My complaint isn’t with the acting, however, though this remake is so similar, frequently, to the Boulting brothers’ classic film noir of 1947 that invidious comparisons are unavoidable. For instance, how can Riley and Risborough match up to Richard Attenborough and Carol Marsh? As for Helen Mirren as Ida, she’s a lot saucier and more knowing than Hermione Baddeley ever was. Baddeley did not wear a diaphanous blouse with racy black underwear showing through. No, the main trouble is that the makers have not brought any radical new vision to the source material. Joffe, who wrote the script and directed, went back to Greene’s book, he says. You might expect him, then, to make more of the Catholic themes in the novel.
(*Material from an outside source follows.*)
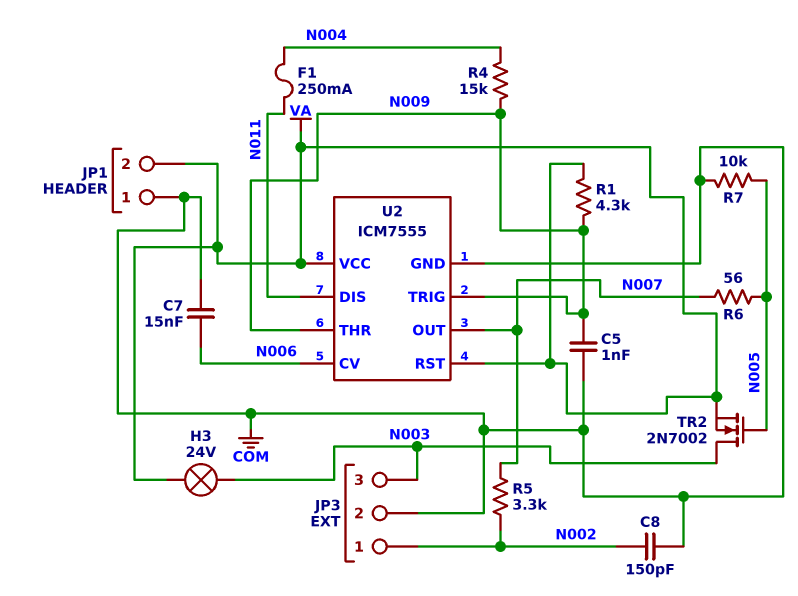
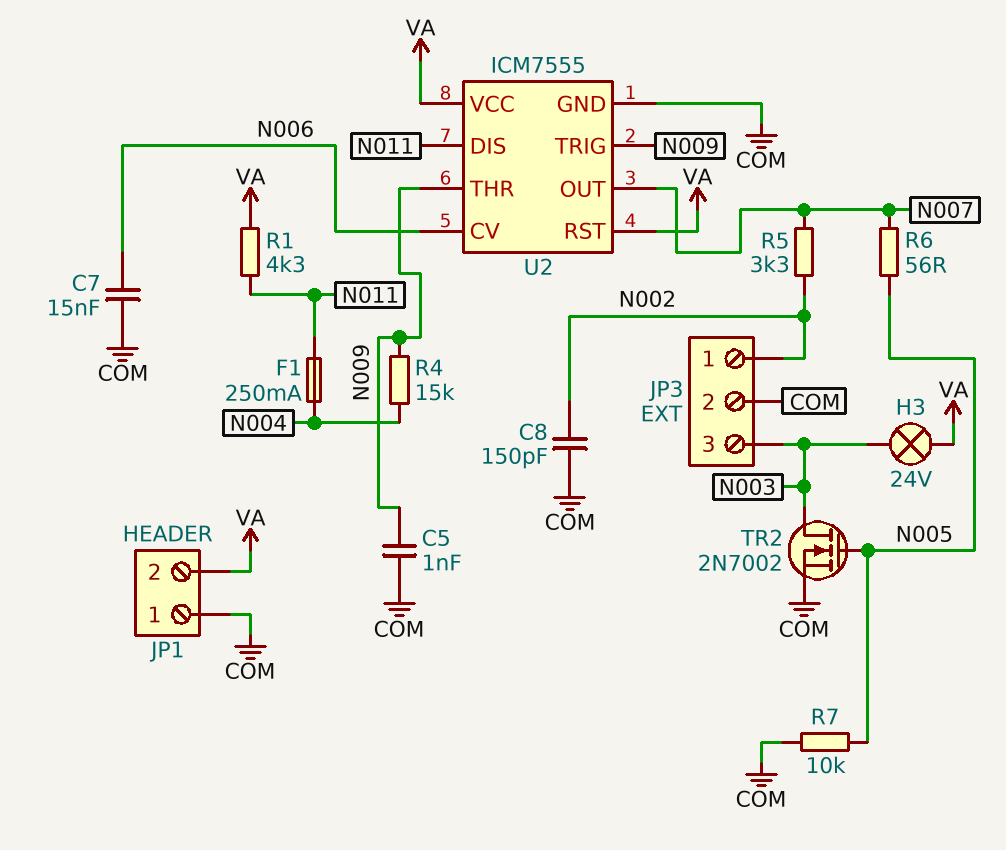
R1: 4.3k (N009, VA) -> 4.3k (N011, VA)
TR2: NMOS 2N7002 (G N005, D N003, S VA) -> NMOS 2N7002 (G N005, D N003, S COM)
For example, Greene intended to compare Catholic ideas of good and evil, represented by Rose and Pinkie, the two “Romans”, with a sort of efficient, humanist ethic of goodness, represented by Ida. Rose and Pinkie do discuss hell in this film. (“It’s the only thing that makes any sense,” says Pinkie. “Flames, damnation and torments.”) But the lines feel tacked on. The novel, in contrast, is deeply preoccupied with the nature of hell and damnation. What is hell actually like? And can human beings ever really change, however hard they try, or is human nature really as Ida says, like a stick of rock? “Bite it all the way down, you’ll still read Brighton.” Joffe’s film bears striking similarities to the 1948 movie. So we see Spicer answering the phone in the gang’s hide-out, gangster Colleone (Andy Serkis, extremely camp) holding court in the all-white Cosmopolitan hotel, Hale (Sean Harris) being chased to the pier at the beginning, Ida drinking in the pub, the screaming baby in the flat above Pinkie and Rose’s digs – all scenes and details that will be familiar if you’ve watched the 1947 Brighton Rock.

Interestingly, the final scene of that version, with its script by Terence Rattigan and Greene, was softened to suit the censors. Greene wanted the movie to retain his novel’s harrowing ending. But it was changed so as to be more merciful, to suggest that everything is all right in the end. As a result, the resolution comes across as rather neat and contrived. Joffe chooses this ending.

Nowadays there are no censors, so why didn’t he restore the “original” conclusion? Perhaps he thought it was too harsh. Or perhaps he thought the audience couldn’t take it.